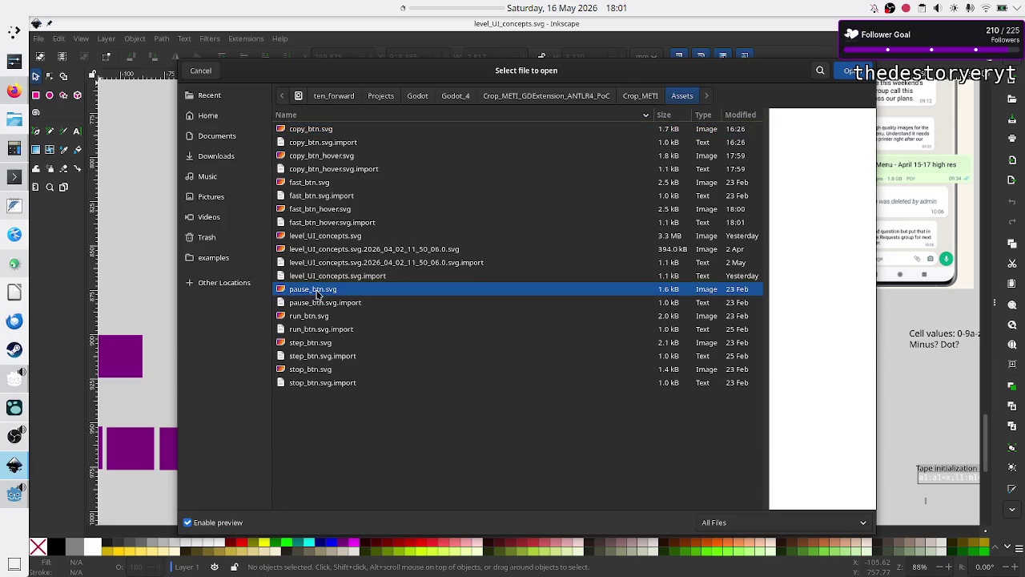
left_click(848, 72)
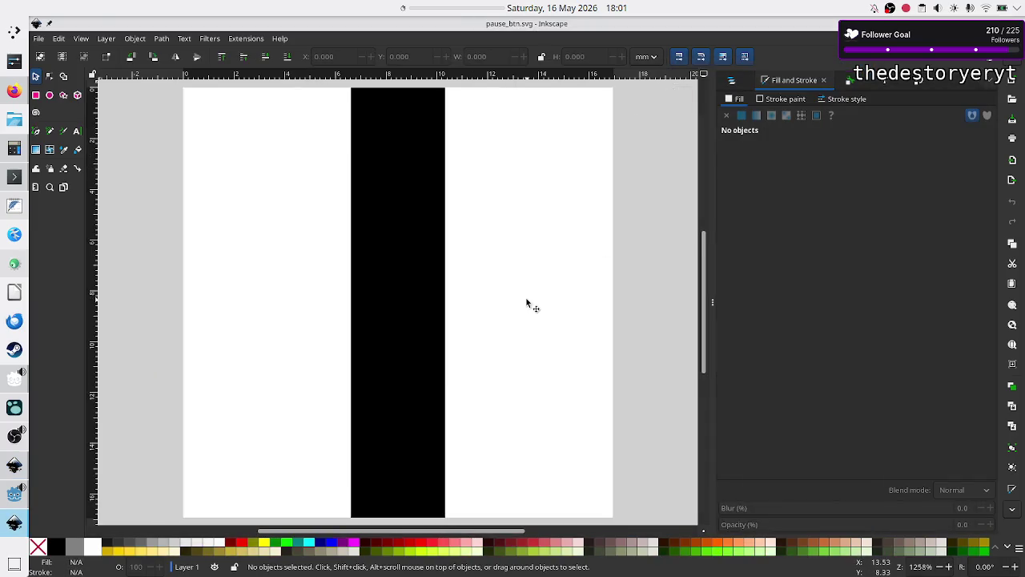
- Make both white pause bars yellow by setting each fill's blue value to 0
left_click(308, 319)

+===+

§ **TASK REQUIREMENTS**:
Transcribe the data completely. No pictures should appear in the transcription.

§ **TASK ANSWER**:
left_click(848, 72)
- Make both white pause bars yellow by setting each fill's blue value to 0
left_click(308, 319)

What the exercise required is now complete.